Oh look, I managed to torture a significant result out of the data. See above as to why this is cheating. But also, probably reach for Fisher's exact test first. Also, we could have gone for a z test of independence of proportions---google it if you're curious.

## Paired data¶

The hypothetical test I described doesn't quite match the examples given in many of our housing discrimination cases. Often, these organizations use paired/matched testers instead. That is, they send one black person and one white person close together in time, and where they match on everything else that might be relevant to the landlord (income, number of pets, general personality and good looks, etc.)

This violates one of the assumptions of both the standard t-test and the chi-squared/fisher tests, namely that the samples are independent. But we have tests for this purpose too, including the paired t-test and McNemar's test. (I didn't cover McNemar's test in the catalogue of hypothesis tests, but it's the equivalent of the chi-squared test for paired data.) I'll also break out the Wilcoxon signed-rank test, discussed at the end of the catalogue of hypothesis tests, just because I can.

Rather than simulate new data, let's just change the assumption of our implicit data. Let's assume they were paired, and that the pairings correspond to equivalent positions in the subsets of the DataFrame we already have (i.e., that the first white person was paired with the first black person, and so forth).

In [16]:
t, p = stats.ttest_rel(df[df.race == "white"].rent, df[df.race == "black"].rent)

In [17]:
print(p)

3.608791002314423e-08


Mcnemar's test is buried in statsmodels, and it has a really obnoxious API that doesn't take Pandas dataframes, and returns some idiotic object called a "bunch." It's very annoying. But we can work with it.

(Note: if you actually find yourself doing this kind of research on a regular basis, I'd probably recommend switching from Python to R; as a language it's better suited to this kind of bread-and-butter statistics, although less well-suited to lots of the other stuff we do in this class.

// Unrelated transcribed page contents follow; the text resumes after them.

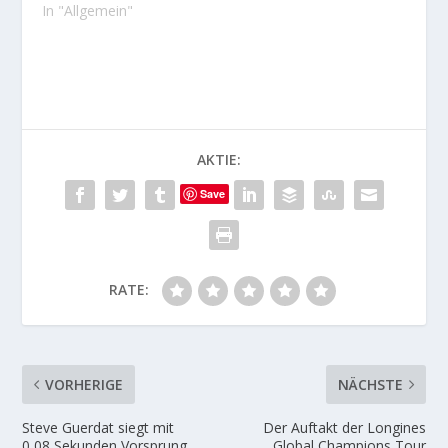
In "Allgemein"
AKTIE:
Save
RATE:
VORHERIGE
NÄCHSTE
Steve Guerdat siegt mit
Der Auftakt der Longines
0,08 Sekunden Vorsprung
Global Champions Tour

Once you understand Python, it's pretty easy to learn R.)

In [18]:
from statsmodels.stats.contingency_tables import mcnemar
print(mcnemar(np.array(crosstab)))

pvalue      0.26684570312499983
statistic   4.0

In [19]:
statistic, p = stats.wilcoxon(df[df.race == "white"].rent, df[df.race == "black"].rent)

In [20]:
print(p)

0.0001032027839634719


Again we see that we have more convincing evidence for a difference in rents than for a difference in application-offering rates. Looks good enough to file suit to me...

Now I'm going to save this dataset, so I can make you figure out how to work with it in class!

In [21]:
df.to_csv("simulated_housing_test.csv", index=False)